▶ **Job**
Gather every line below that contains the string "Serif".

[Extracted data entries]
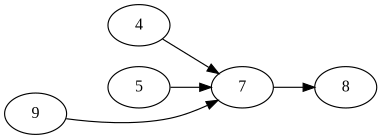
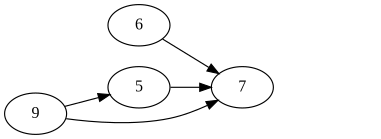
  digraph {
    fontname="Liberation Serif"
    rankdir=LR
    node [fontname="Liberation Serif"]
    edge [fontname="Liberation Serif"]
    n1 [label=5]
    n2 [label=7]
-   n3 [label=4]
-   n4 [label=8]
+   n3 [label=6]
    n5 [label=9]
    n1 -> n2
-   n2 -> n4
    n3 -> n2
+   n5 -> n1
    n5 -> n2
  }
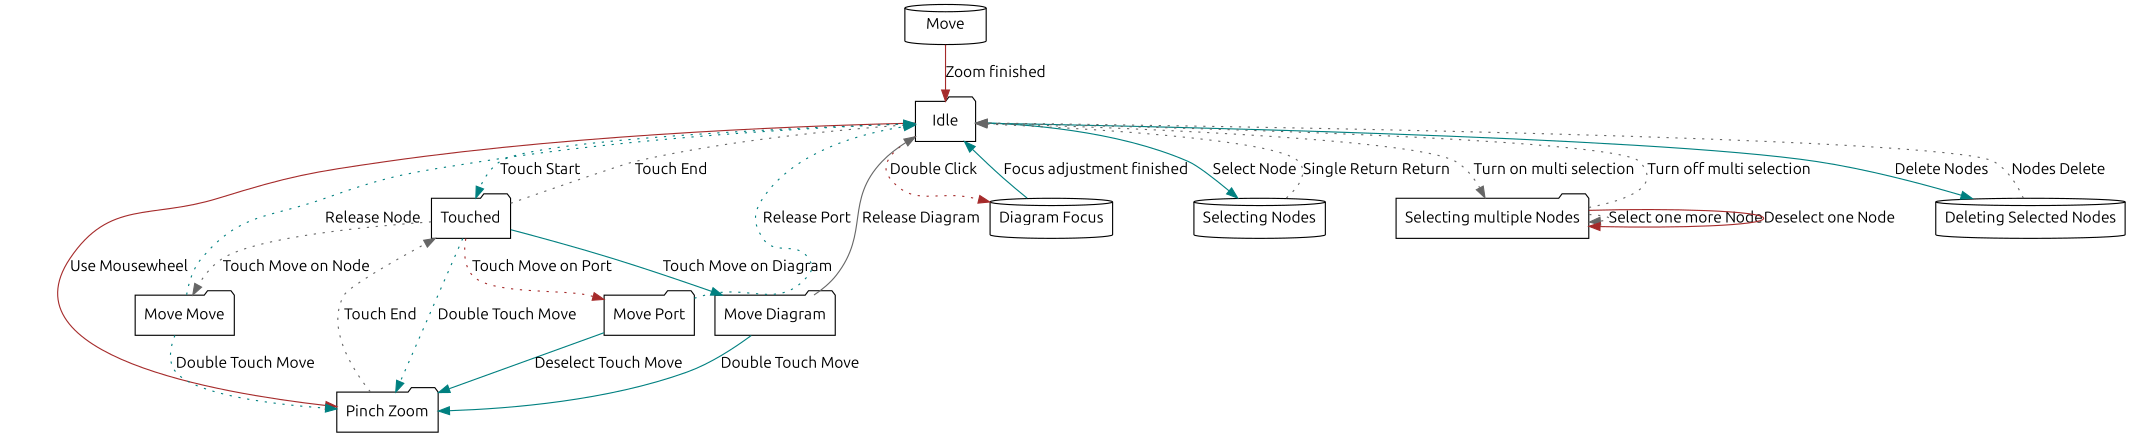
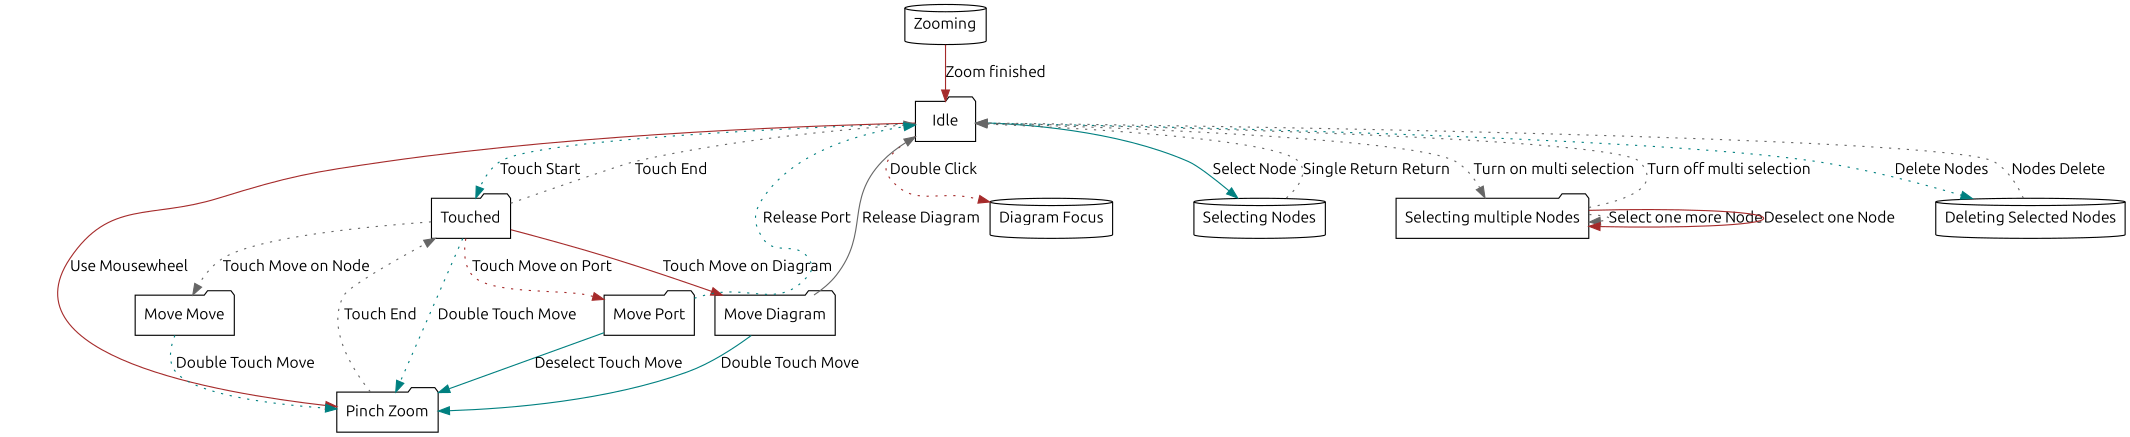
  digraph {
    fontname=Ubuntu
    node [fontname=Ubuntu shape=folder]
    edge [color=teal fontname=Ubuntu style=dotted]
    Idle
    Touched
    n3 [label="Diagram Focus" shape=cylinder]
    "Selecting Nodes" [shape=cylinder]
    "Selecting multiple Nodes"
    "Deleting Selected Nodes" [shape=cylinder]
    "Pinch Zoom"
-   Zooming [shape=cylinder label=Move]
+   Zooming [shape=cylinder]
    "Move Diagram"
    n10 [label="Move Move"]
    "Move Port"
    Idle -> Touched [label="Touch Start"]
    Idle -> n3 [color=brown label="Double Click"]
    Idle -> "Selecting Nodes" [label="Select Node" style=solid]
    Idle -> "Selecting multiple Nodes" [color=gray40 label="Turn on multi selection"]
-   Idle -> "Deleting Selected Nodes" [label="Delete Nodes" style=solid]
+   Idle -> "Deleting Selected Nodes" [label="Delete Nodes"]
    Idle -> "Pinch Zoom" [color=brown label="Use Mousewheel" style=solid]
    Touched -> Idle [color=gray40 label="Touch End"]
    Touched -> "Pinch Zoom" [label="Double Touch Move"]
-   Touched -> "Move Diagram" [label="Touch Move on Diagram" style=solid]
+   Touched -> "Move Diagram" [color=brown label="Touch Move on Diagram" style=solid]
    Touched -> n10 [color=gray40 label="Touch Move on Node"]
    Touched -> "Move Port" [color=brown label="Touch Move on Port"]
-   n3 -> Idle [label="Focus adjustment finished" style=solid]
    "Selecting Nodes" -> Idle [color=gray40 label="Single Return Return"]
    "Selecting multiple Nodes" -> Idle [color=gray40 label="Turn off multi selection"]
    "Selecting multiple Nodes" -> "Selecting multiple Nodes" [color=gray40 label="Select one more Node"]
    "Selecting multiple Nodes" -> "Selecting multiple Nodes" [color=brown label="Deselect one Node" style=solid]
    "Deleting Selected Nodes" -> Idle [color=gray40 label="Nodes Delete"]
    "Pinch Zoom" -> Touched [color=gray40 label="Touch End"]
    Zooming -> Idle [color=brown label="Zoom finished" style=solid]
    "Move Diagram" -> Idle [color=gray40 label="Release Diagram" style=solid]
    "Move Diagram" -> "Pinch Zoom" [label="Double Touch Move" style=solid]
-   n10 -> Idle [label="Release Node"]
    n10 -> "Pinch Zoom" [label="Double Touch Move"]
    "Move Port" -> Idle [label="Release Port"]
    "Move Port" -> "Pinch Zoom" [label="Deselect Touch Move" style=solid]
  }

▶ **Output below**
    fontname="Liberation Serif"
    node [fontname="Liberation Serif"]
    edge [fontname="Liberation Serif"]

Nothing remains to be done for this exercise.